Lightweight expertise and practice was not confined to mountaineering. Around the same time as Fred Mummery was developing his tent and commissioning down sleeping bags, another lead user pioneer was at work in cycle camping and canoe camping. Thomas Holding combined the skills and expertise of the tailor with enthusiasm for cycling and the freedom it brought him. He founded the Bicycle Touring Club in 1878, the association of Cycle Campers in 1901 and the National Cycle Camping Club in 1906. His equipment design –captured in a catalogue called Refined Camping around 1910- all aimed at improving the pleasure and comfort of his sports.

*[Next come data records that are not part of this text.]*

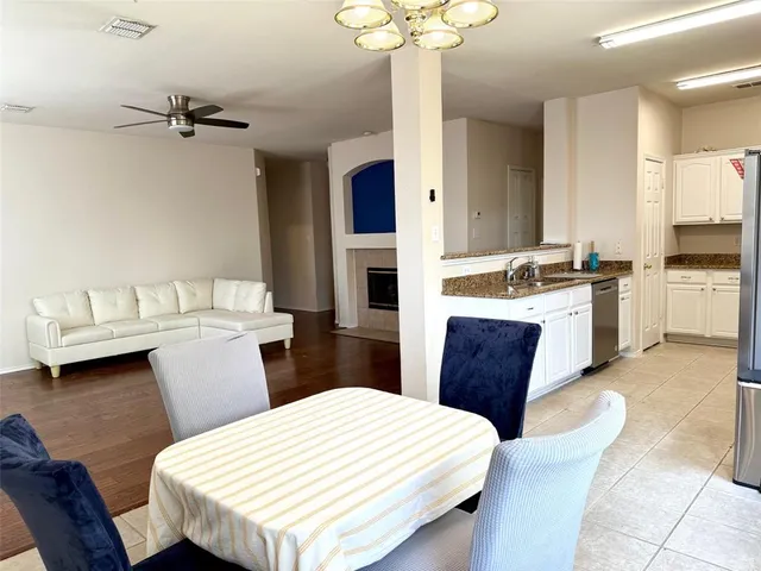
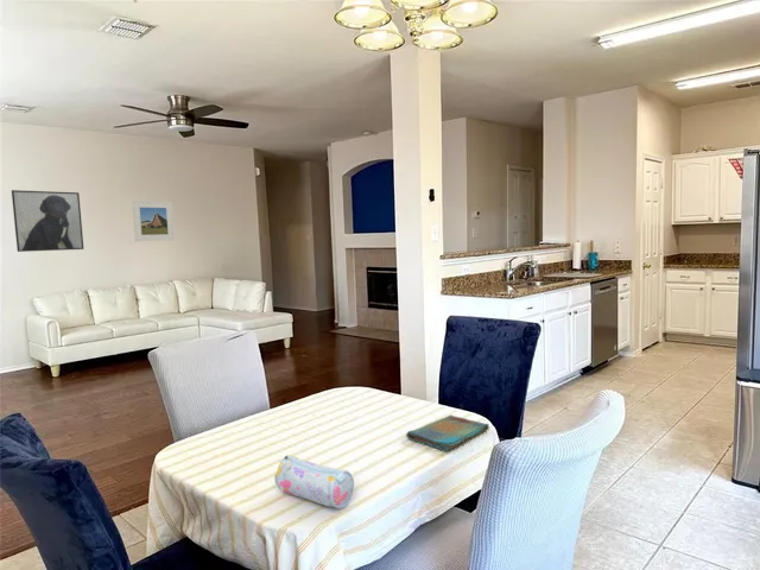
+ pencil case [274,454,355,509]
+ dish towel [405,414,490,452]
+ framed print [11,189,84,253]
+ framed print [131,200,176,242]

Over a twenty year period he developed and improved designs or worked with suppliers –such as Primus- to develop the lightest and most compact kit possible. His philosophy merged seamlessly with his practice. He was looking for the combination of comfort and self reliance which came with lightness:
Thomas Holding lightweight bike kit
‘that the lighter the weight and the smaller the bulk, the happier will the canoeist be…if he intends to stay in a hotel or seek shelter in a house, there is small need to take anything but his bacca box and cane; but if he goes in for camping, and therefore for enjoyment and independence, for economy and health and for self reliance – all these things being inseparable from camping – he must necessarily take that which will protect him from inclement weather and keep up temperature during the cold hours of the night’
After years of improvement he achieved his silk Alpine Wigwam Tent weighing just 13 oz which could be carried in his pockets. Alongside bamboo poles, a much adapted Baby Primus, which he worked on with Condrup, the UK suppliers and ‘So-soon’ pans this formed part of his Phantom Kit weighing just 6lbs including food.